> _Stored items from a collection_
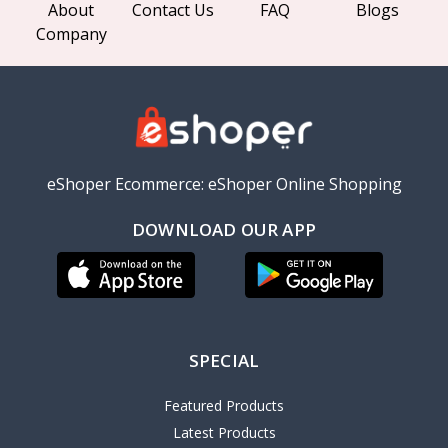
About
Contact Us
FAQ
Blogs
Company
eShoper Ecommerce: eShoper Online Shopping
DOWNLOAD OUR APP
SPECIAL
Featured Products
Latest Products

> _WHAT TO WORK ON_
Print all the entries exactly as they appear, without the pictures.

> _WRITTEN RESPONSE_
About
Contact Us
FAQ
Blogs
Company
eShoper Ecommerce: eShoper Online Shopping
DOWNLOAD OUR APP
SPECIAL
Featured Products
Latest Products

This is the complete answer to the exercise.